Educational publishing giant McGraw-Hill had a major presence in Apple’s new digital textbooks initiative announced Thursday. The company is one of the first to put high school textbooks in the iBooks 2 app and worked with Apple on the iBooks Author app.
I talked with McGraw-Hill Education SVP of Strategic Services Vineet Madan on Friday about the company’s own vision for the future of iBooks and interactive course material in general, as well as how it makes sense for the company to have seemingly competing investments in iBooks competitors like Inkling and CourseSmart. Madan also made it clear the company has concerns about maintaining consistently high-quality textbooks that are published with iBooks Author. Here are some of the most interesting points from our conversation.
McGraw-Hill saw the iPad early on but chose not to partner with Apple on iPad textbooks right away
It turns out the publisher wasn’t too keen on the original version of iBooks, according to Madan.
“We’ve been talking with them since iBooks first came out. We said iBooks was insufficient in its form — prior to yesterday — for delivering education content…. It wasn’t a suitable delivery medium for that content. We talked to Apple about what we thought was necessary and ended up working with them to bring that to fruition.”
Instead, back in 2010, McGraw-Hill took a minority stake in Inkling, which has been making interactive textbooks for the iPad for two years, primarily for the higher education and non-education market. They’re also investors in higher-ed focused CourseSmart, whose chilly response to Apple’s entry in the market I wrote about yesterday.
iBooks 2 is only a “first half-step” to the future of e-textbooks
Using interactive material to get students engaged is great. But McGraw-Hill sees a future where students not only learn using digital books but can also can be tested and have the material tailored for particular needs.
“The next step is can you start tracking information about how students are learning and what they’re learning. You need rigorous tested assessments, something the current version of iBooks doesn’t yet support. But you need strong assessment in there and you need to link the data with how students are navigating content to provide tailored instructional paths.”
They don’t lose money charging $15 for a digital textbook instead of $75 for a physical book
Madan explained the math to me: The high school textbooks they publish sell for between $65 and $85, or an average of $75 each.
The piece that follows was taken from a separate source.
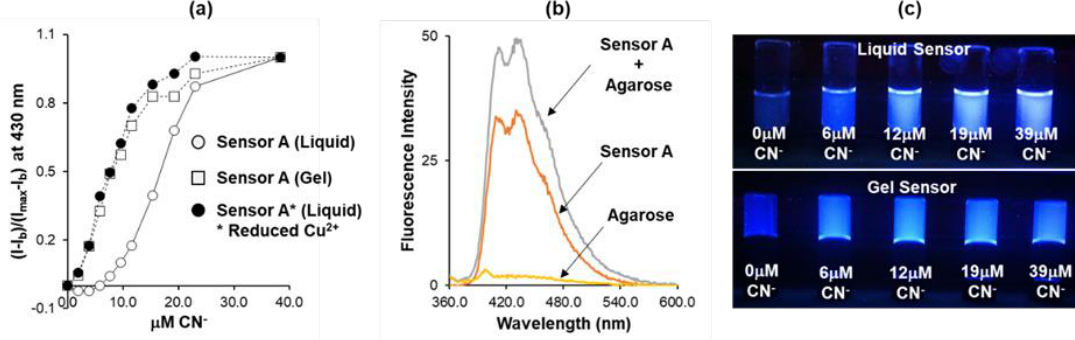
Figure 8. ( a ) Normalized fluorescence recovery of a 0.2 µ M 1 + 0.1 µ M 3 + 4 µ M Cu 2 + liquid Figure 8. (a) Normalized fluorescence recovery of a 0.2  M 1 + 0.1  M 3 + 4  M Cu 2+ liquid mixture mixture (or 0.1 µ M sensor A-liquid ) (open circles), a 0.2 µ M 1 + 0.1 µ M 3 + 4 µ M Cu 2 + + 0.5 wt% (or 0.1  M sensor A-liquid ) (open circles), a 0.2  M 1 + 0.1  M 3 + 4  M Cu 2+ + 0.5 wt% agarose gel agarose gel mixture (or 0.1 µ M sensor A-gel ) (open squares) and a 0.2 µ M 1 + 0.1 µ M 3 + 1.6 µ M mixture (or 0.1  M sensor A-gel ) (open squares) and a 0.2  M 1 + 0.1  M 3 + 1.6  M Cu 2+ liquid mixture Cu 2 + liquid mixture (or 0.1 µ M sensor A - reduced Cu 2 + - liquid ) (filled circles), upon addition of CN − (or 0.1  M sensor A - reduced Cu 2+ - liquid ) (filled circles), upon addition of CN - (  EX = 350 nm). (b) ( λ EX = 350 nm). ( b ) Fluorescence emission spectra ( λ EX = 350 nm; T = 40 ◦ C) of aqueous mixtures Fluorescence emission spectra (  EX = 350 nm; T = 40°C) of aqueous mixtures containing 0.5 wt% containing 0.5 wt% agarose only (yellow curve), 0.2 µ M 1 + 0.1 µ M 3 + 4 µ M Cu 2 + (or 0.1 µ M sensor A ) agarose only (yellow curve), 0.2  M 1 + 0.1  M 3 + 4  M Cu 2+ (or 0.1  M sensor A ) only (orange curve), only (orange curve), and an aqueous mixture containing 0.1 µ M sensor A and 0.5 wt% agarose (grey and an aqueous mixture containing 0.1  M sensor A and 0.5 wt% agarose (grey curve). (c) curve). ( c ) Photographs of CN − -induced fluorescence response of liquid sensor A - reduced Cu 2 + or Photographs of CN - -induced fluorescence response of liquid sensor A - reduced Cu 2+ or sensor A* (top) sensor A* (top) and gel-immobilized sensor A (bottom) taken under UV illumination ( λ EX = 350 nm); and gel-immobilized sensor A (bottom) taken under UV illumination (  EX = 350 nm); vial inversion vial inversion demonstrates demonstrates gel-immobilization.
Each book is used for five years on average, which is $15 per use, per year, or the same as what Apple is setting the price for textbooks in the iBookstore.
But wait; it actually gets better for the big-time publishers: “We are then out of the business of printing books, shipping books, being responsible for warehousing when this scales,” said Madan. That can lead to new investment in more interactive and enriched content.
Even McGraw-Hill execs wonder where school districts will get the money for iPads
In the higher education market in the U.S., mostly everyone has the right hardware and has enough bandwidth. But the story is different in primary and secondary education.
“But in K-12, the big open question that went unanswered yesterday is school districts and their funding environment. They can pay $15 a book, but that’s if they choose to spend $500 to $800 to buy iPads first.”
Madan said he personally was “surprised they didn’t announce some sort of academic pricing or education pricing for iPads to jumpstart this.”
McGraw-Hill is concerned about the quality of content published through iBooks Author
“Opening up the authoring tool to everyone raises questions about the validity and rigor and quality of the instructional tools available [in iBookstore]. … Someone still has to curate and assemble and test. Given the very open nature of the authoring tool, it could end up creating something where there’s a lot of noise. That could run a little counter to the objectives we all have.
But he sounded optimistic about finding a solution. Said Madan, “Collectively, we need to solve that problem. But that’s to come.”